→ **Problem statement**
Each line of the material that mentions the word "воспитанников" is to be copied.

##### Records shown #####

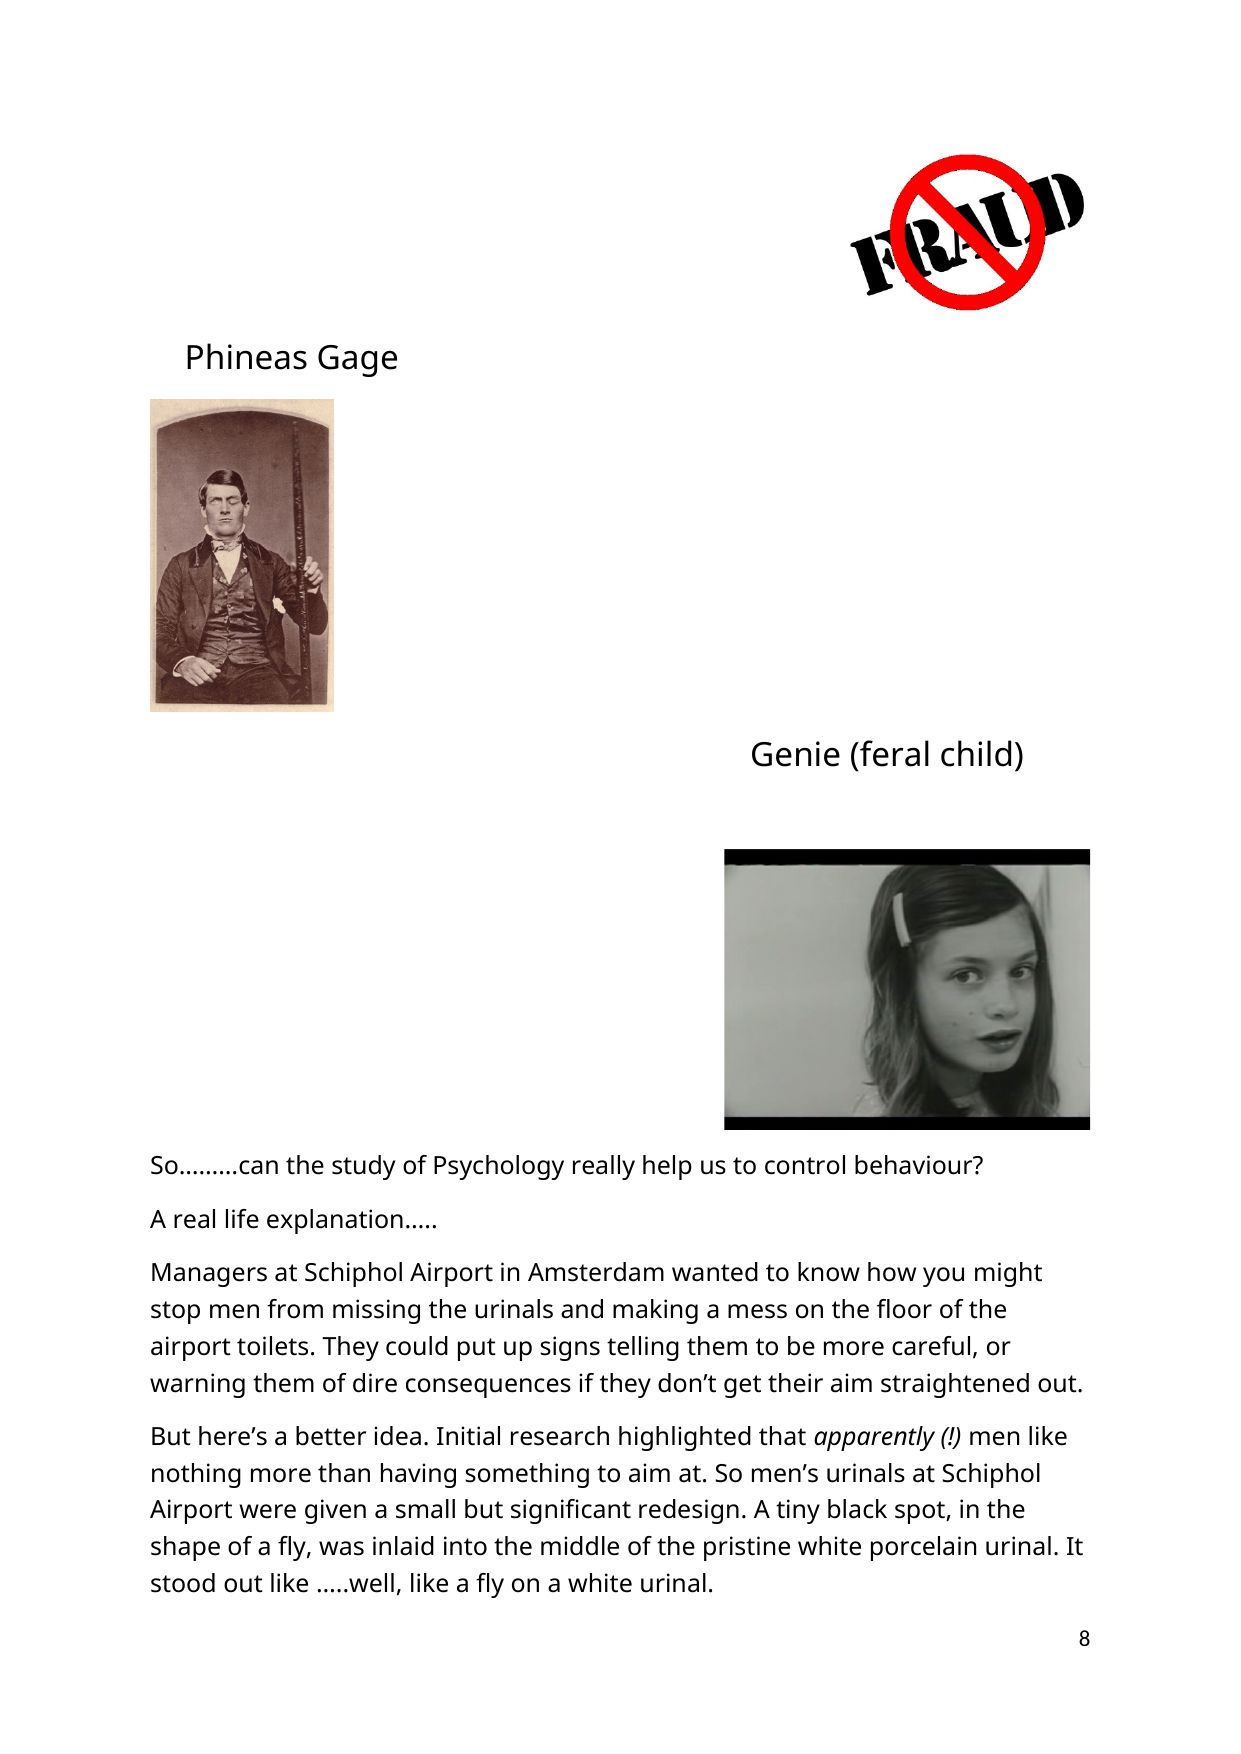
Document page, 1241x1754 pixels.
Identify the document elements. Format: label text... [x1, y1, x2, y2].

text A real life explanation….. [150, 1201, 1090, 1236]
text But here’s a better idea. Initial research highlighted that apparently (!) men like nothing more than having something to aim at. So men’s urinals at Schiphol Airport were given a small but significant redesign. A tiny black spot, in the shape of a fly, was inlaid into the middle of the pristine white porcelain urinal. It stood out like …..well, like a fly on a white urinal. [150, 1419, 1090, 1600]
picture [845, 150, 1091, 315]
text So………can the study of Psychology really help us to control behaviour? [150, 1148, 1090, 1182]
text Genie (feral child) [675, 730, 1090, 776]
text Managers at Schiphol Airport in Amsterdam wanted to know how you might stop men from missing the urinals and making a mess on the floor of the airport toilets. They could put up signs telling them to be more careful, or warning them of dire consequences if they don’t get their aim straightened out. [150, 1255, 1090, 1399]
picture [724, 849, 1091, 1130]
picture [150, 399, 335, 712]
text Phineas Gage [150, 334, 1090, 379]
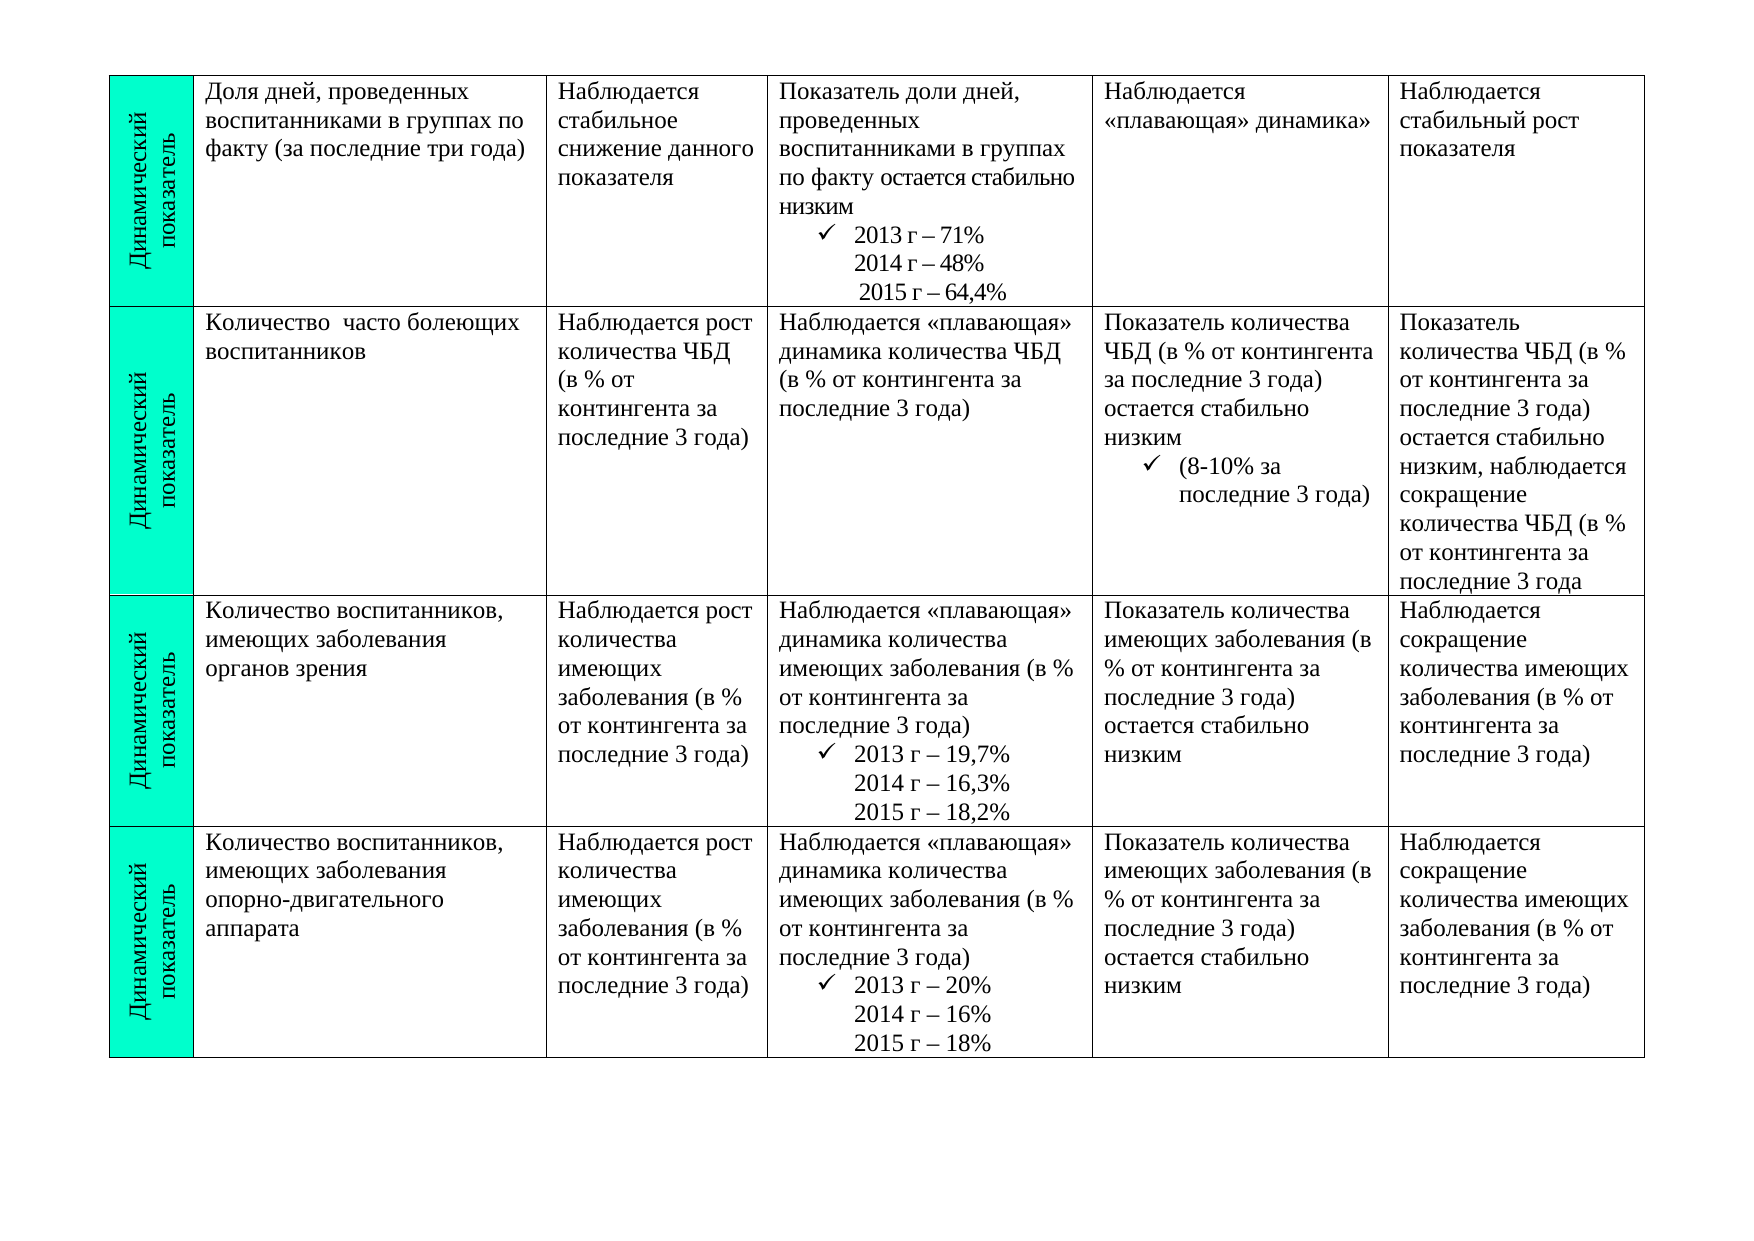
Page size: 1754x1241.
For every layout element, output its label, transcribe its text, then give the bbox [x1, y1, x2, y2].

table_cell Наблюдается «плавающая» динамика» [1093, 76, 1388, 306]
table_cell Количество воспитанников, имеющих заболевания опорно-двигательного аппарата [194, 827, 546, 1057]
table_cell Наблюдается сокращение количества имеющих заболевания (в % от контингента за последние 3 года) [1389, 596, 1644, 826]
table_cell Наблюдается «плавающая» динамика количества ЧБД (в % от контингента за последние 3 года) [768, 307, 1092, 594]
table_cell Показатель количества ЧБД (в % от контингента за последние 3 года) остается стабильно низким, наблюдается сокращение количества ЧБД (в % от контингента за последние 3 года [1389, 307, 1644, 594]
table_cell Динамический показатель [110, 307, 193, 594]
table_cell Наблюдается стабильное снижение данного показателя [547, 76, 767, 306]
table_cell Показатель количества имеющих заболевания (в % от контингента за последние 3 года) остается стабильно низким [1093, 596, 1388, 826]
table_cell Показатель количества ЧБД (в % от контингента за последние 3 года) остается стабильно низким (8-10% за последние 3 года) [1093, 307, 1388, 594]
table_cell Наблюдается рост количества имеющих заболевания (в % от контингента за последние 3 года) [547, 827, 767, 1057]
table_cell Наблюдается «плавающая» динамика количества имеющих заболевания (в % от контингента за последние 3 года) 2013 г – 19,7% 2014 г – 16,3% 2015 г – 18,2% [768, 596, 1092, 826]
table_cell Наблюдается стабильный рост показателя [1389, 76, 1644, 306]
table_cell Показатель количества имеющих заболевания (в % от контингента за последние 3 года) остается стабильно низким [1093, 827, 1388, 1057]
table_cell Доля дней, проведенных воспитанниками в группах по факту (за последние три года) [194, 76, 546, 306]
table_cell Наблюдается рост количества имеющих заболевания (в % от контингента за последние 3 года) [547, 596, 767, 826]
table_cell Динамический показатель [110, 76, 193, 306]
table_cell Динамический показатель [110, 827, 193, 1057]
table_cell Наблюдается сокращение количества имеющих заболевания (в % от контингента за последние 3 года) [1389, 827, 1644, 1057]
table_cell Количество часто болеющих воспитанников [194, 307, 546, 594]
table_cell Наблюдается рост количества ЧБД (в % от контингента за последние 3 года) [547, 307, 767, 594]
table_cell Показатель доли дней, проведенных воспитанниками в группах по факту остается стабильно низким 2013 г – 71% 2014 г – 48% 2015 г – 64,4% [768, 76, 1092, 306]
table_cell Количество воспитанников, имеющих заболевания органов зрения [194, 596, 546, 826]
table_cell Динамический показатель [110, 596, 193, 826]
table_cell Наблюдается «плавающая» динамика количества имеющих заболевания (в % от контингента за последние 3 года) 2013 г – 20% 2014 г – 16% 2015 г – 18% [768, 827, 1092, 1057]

#####

→ **Exercise result**
table_cell Количество воспитанников, имеющих заболевания опорно-двигательного аппарата [194, 827, 546, 1057]
table_cell Количество часто болеющих воспитанников [194, 307, 546, 594]
table_cell Количество воспитанников, имеющих заболевания органов зрения [194, 596, 546, 826]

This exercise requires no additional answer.